I don’t know what else to write about now, actually. I’ve pretty much highlighted my day out. I mean, if I went into the details any further, I’m pretty sure all of you would just stop reading my blog because it’d be too damned boring due to all the nitty gritty mundane details.
As I’ve mentioned above, I was working this morning, and… It… was… alright? I’m certainly not very sure if there’s any other words that can describe today. It was, however, mildly interesting because I finally had the chance to steam some milk and have some practice with the pouring, in which my skills are absolutely appalling. I am, after all, a beginner at it.
This is pretty much all though. I literally have nothing else to write about, to be honest. And if I continue writing, even though I’ve got nothing else of significance to share… It would end up being about…
I had originally planned to take a nap after coming home from work, but I ended up reading an amazing, amazing fanfic and I didn’t take my nap in the end. And now I’m sitting here, faithfully blogging just like I originally planned that I would. Can’t miss out too many things on my list, can I?
Yes, that’s the kind of mundane things that I would write about if I had nothing else to write. Of course, I try to avoid being such a bore. Well, unless, you’d prefer reading mundane stuff? Leave me a comment below, if you fancy the mundane ramblings.
Right. I just remembered coming across a tweet earlier. It says: “we’re all addicted to something that takes the pain away.” Which reminded me of why I’m constantly spending my time rotting away in my room, in front of my laptop watching television series and different, different types of movies. Because when I do that, I tend not to remember all the shit that’s been in my life for years; I tend not to think about how I could sort my life out, how I want things to change but I’m not making any kind of changes because I’m nothing but a let down to others. I’m absolutely sure that this could be considered as an addiction, and the henchmen to denial and futile escapades.

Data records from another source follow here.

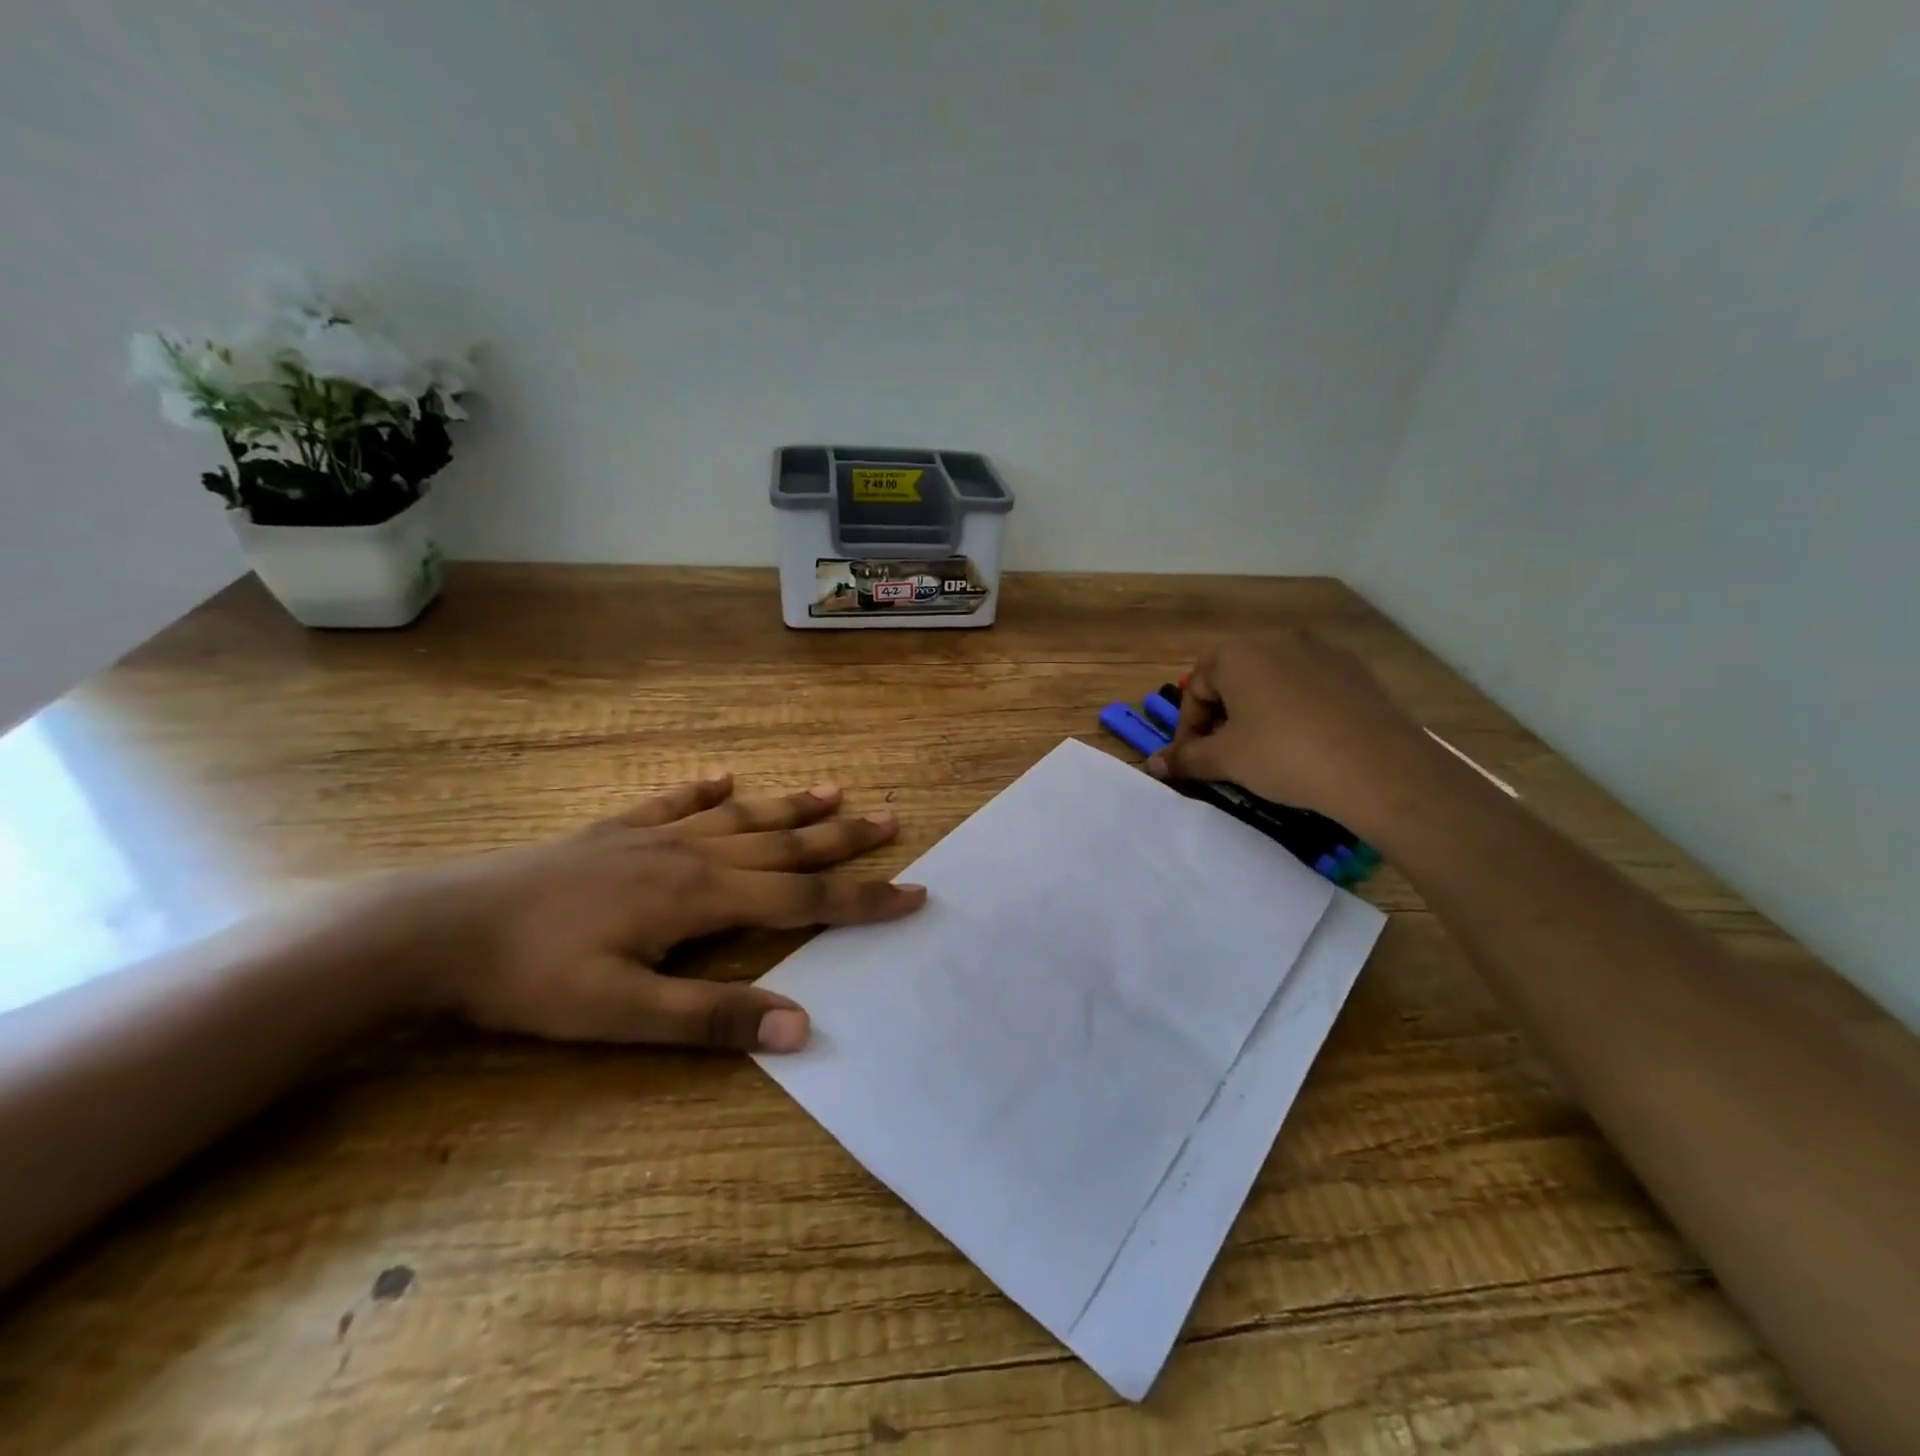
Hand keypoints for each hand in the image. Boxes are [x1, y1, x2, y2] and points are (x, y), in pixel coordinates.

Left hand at [404, 774, 923, 1052]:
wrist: (442, 928)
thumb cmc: (536, 979)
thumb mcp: (625, 1016)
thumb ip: (714, 1019)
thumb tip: (802, 1026)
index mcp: (702, 897)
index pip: (803, 899)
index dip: (862, 899)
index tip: (912, 892)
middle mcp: (691, 855)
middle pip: (784, 844)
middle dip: (843, 838)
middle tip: (892, 820)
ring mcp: (652, 835)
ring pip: (741, 817)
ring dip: (791, 806)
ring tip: (835, 791)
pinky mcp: (615, 831)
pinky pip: (674, 802)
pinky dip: (705, 790)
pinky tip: (723, 778)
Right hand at [1147, 633, 1434, 829]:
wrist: (1378, 768)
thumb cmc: (1284, 755)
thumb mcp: (1226, 760)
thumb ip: (1186, 758)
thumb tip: (1154, 765)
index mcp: (1237, 653)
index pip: (1195, 688)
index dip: (1187, 728)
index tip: (1192, 761)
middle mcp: (1276, 639)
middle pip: (1232, 678)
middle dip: (1221, 716)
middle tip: (1224, 755)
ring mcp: (1321, 650)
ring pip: (1271, 680)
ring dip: (1256, 711)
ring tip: (1263, 750)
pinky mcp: (1355, 669)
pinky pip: (1308, 686)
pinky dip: (1294, 709)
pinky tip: (1304, 742)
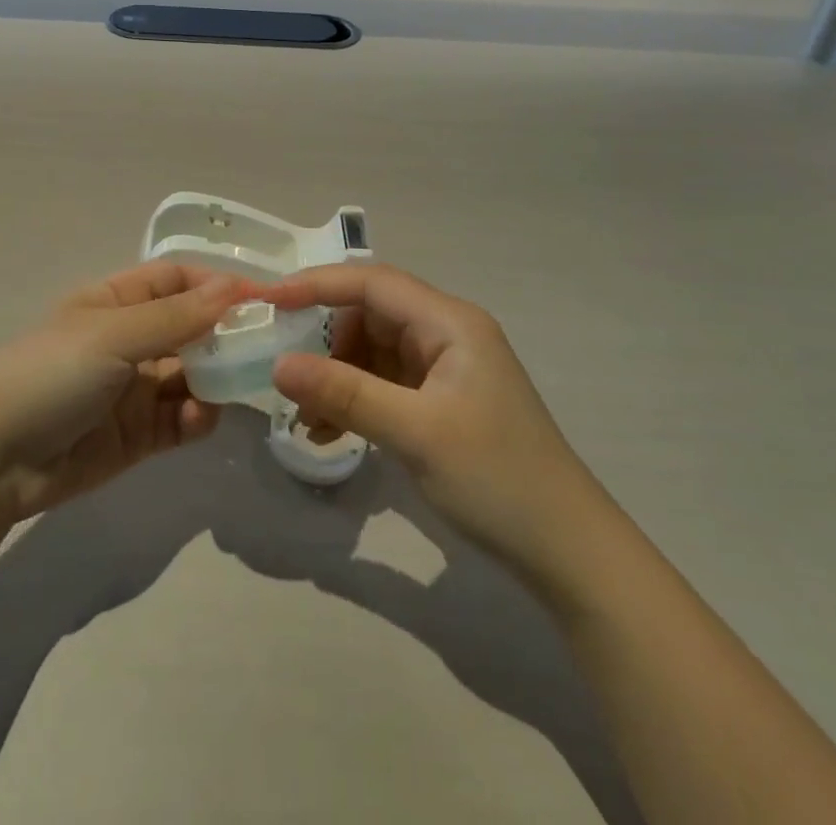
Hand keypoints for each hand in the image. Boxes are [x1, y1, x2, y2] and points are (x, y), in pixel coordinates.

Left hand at [0, 261, 243, 521]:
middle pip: (191, 328)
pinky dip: (197, 417)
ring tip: (237, 386)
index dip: (214, 284)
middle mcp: (129, 341)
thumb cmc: (50, 374)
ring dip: (216, 378)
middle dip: (225, 334)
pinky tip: (197, 419)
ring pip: (193, 374)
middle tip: (266, 345)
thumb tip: (235, 287)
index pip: (175, 281)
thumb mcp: (112, 336)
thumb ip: (176, 317)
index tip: (258, 298)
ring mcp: (134, 389)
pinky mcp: (139, 435)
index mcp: (114, 303)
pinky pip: (182, 418)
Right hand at [259, 264, 599, 571]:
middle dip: (324, 342)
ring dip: (336, 377)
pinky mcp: (441, 401)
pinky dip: (354, 401)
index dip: (316, 284)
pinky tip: (329, 433)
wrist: (567, 552)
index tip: (268, 301)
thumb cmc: (496, 479)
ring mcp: (444, 368)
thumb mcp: (415, 433)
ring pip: (372, 352)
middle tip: (285, 374)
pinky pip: (384, 384)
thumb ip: (345, 394)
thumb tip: (278, 366)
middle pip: (369, 315)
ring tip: (306, 417)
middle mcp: (446, 333)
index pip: (371, 283)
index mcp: (449, 322)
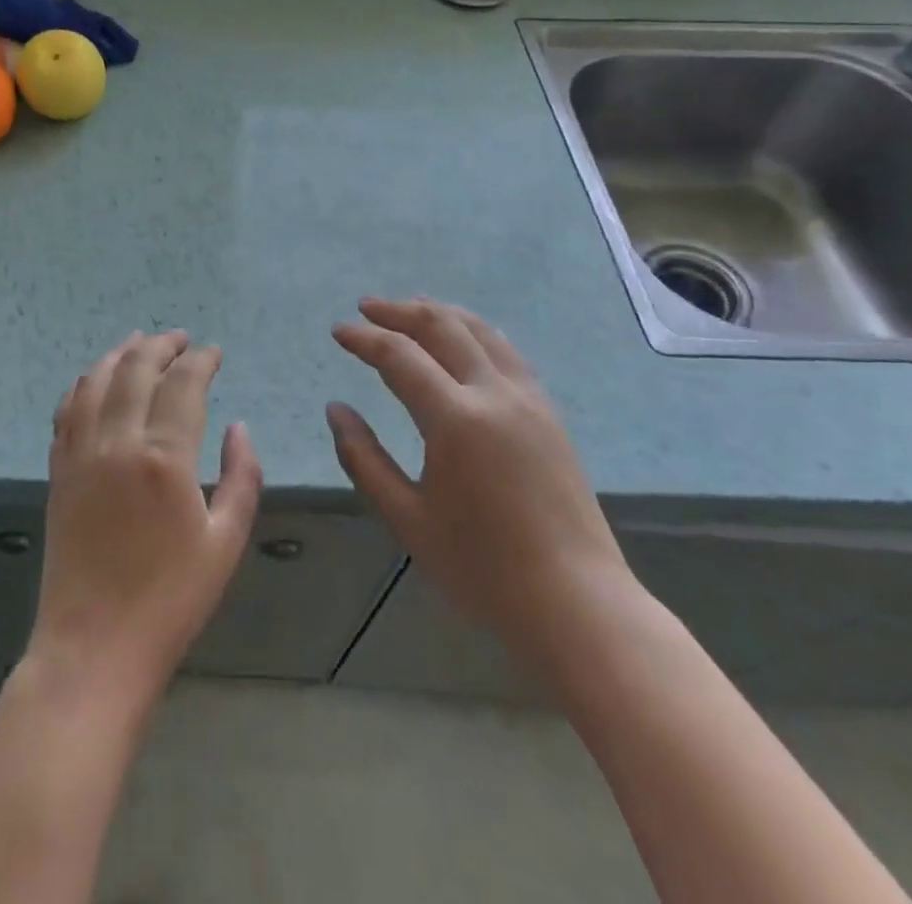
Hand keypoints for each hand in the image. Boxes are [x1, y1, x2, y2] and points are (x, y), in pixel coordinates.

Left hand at [30, 331, 262, 707]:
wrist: (93, 648)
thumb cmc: (170, 601)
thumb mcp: (225, 543)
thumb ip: (241, 477)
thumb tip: (238, 427)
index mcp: (165, 459)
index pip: (183, 384)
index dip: (201, 360)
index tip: (214, 352)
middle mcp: (118, 443)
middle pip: (137, 369)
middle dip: (161, 345)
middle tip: (180, 339)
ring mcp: (81, 453)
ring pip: (97, 380)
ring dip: (121, 354)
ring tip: (140, 341)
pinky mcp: (59, 470)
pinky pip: (67, 409)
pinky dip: (84, 383)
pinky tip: (95, 379)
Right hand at [327, 298, 633, 678]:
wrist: (576, 603)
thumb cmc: (482, 568)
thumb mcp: (407, 518)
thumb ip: (364, 458)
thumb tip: (336, 409)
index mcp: (455, 419)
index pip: (400, 356)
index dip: (365, 338)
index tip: (339, 331)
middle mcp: (494, 394)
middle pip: (443, 327)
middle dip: (400, 311)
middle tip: (367, 308)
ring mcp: (529, 399)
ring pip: (481, 331)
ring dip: (440, 313)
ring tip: (410, 309)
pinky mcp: (549, 413)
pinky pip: (506, 352)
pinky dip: (474, 332)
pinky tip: (462, 341)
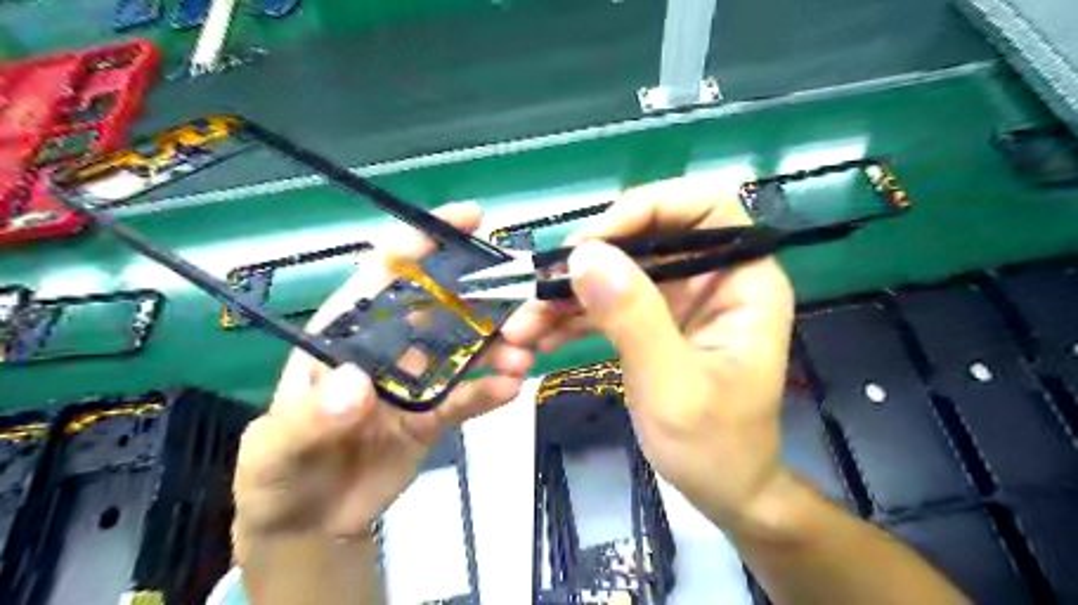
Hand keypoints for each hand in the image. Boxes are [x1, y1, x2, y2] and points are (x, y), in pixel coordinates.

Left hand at [236, 201, 537, 559]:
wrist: (309, 523)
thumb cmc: (279, 471)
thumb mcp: (277, 446)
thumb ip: (312, 416)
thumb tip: (356, 384)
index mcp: (345, 335)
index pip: (383, 274)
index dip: (422, 240)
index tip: (469, 217)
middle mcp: (388, 348)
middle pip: (439, 307)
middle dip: (480, 297)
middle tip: (521, 300)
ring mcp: (416, 381)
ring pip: (462, 351)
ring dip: (495, 347)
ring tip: (522, 354)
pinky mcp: (434, 415)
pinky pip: (465, 398)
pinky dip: (489, 391)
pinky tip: (511, 388)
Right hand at [502, 178, 792, 534]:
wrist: (721, 490)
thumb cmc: (715, 446)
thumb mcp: (673, 386)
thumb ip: (634, 317)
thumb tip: (584, 255)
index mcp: (743, 282)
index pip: (705, 208)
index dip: (649, 208)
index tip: (594, 241)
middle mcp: (712, 279)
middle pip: (649, 236)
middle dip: (591, 258)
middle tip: (542, 287)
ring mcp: (679, 300)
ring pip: (619, 269)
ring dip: (570, 292)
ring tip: (525, 323)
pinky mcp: (653, 321)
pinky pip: (610, 301)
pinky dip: (574, 315)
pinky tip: (541, 336)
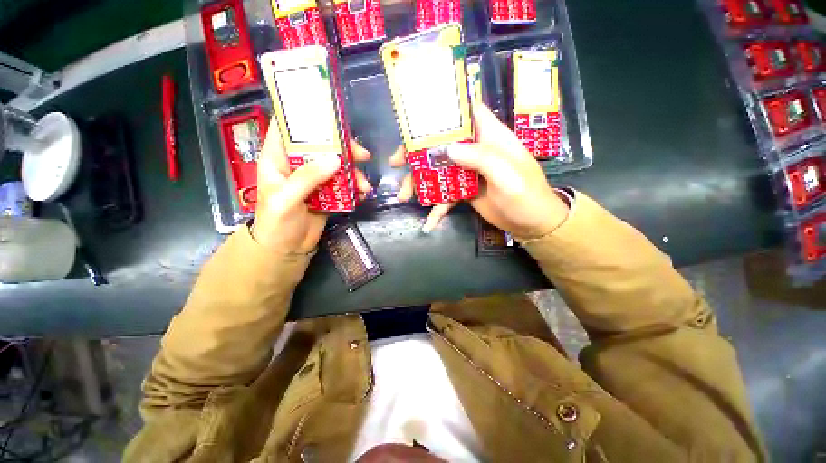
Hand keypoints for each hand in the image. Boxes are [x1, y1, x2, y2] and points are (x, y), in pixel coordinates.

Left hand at [252, 120, 372, 253]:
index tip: (329, 114)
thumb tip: (336, 160)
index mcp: (278, 158)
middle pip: (321, 145)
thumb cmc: (276, 223)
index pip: (287, 127)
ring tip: (365, 185)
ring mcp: (315, 178)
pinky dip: (354, 186)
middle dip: (343, 148)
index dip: (304, 117)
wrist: (287, 249)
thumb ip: (307, 178)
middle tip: (363, 156)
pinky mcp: (328, 192)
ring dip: (353, 172)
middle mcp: (297, 164)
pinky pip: (343, 184)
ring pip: (337, 165)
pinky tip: (362, 193)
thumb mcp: (286, 199)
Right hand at [393, 103, 568, 238]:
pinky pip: (446, 193)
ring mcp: (468, 171)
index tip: (415, 117)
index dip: (442, 110)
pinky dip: (436, 206)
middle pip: (442, 143)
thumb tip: (448, 148)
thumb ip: (482, 159)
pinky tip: (429, 221)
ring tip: (404, 196)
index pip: (466, 112)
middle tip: (397, 163)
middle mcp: (476, 150)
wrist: (532, 224)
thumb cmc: (527, 196)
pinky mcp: (465, 190)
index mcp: (490, 137)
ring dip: (420, 182)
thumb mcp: (509, 176)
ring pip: (438, 169)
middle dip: (417, 152)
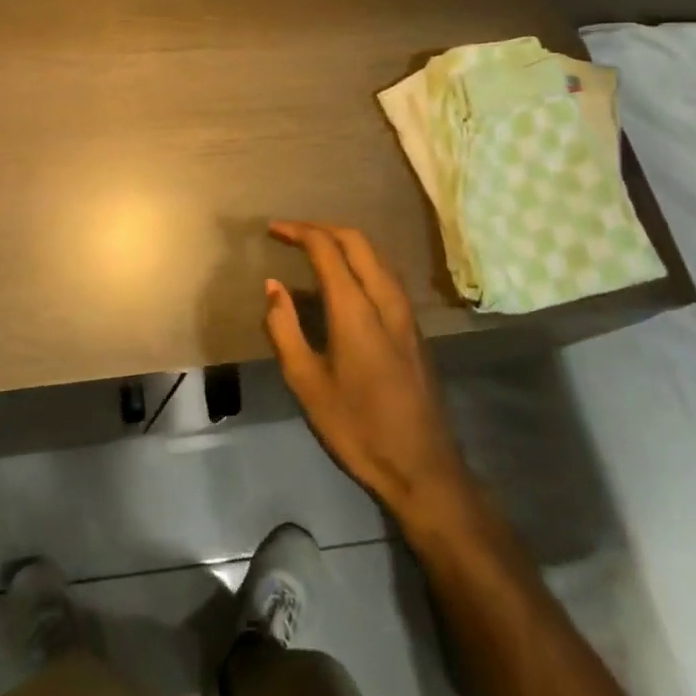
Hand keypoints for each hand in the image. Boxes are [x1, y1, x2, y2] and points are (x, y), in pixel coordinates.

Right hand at [264, 221, 468, 523]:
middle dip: (321, 228)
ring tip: (312, 248)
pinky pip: (385, 274)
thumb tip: (273, 286)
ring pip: (376, 255)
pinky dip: (359, 260)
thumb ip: (284, 328)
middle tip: (290, 232)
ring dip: (343, 241)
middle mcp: (386, 300)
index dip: (299, 232)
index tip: (273, 230)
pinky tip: (343, 280)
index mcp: (356, 310)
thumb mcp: (306, 383)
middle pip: (357, 241)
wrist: (423, 468)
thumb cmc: (357, 427)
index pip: (327, 249)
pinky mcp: (413, 328)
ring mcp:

And in so many ways, addictions are never healthy. They’re never healthy because they never does anything significant to help you to get your life together. All addictions do is to tear your life apart, much more than it already is. Because all it does is put you in denial, and to force you to ignore all of the things that you should be putting your fullest attention into. It is extremely toxic and yet all it will do is consume you if you don’t find a way out of addiction.
Being an addict doesn’t have to be just being addicted to the boos like gambling, booze or drugs, things like that. In my opinion, and to many, I believe, even every day life tasks can become an addiction. For example, watching telly, using the Internet, gaming, online gaming, eating… Things like that are things that we do every single day, and yet, in excess, they can become a form of addiction as well. And right now, I don’t know why I’m writing as if I’m some expert on addiction, because… honestly… I, myself, am an addict too.
My point in all these are that… Nobody’s alone in the world of addiction, because frankly, the world of addiction is HUGE. It is humongous and yet, there’s always a way out as long as we search hard enough, as long as we have that conviction to get out of this shit. I’m trying to manage the number of hours that I watch television series, and I know it’s a really small step. But hey, one step at a time right?
As cheesy and overrated as it may sound, because it really is cheesy and overrated, “be the change that you want to be.”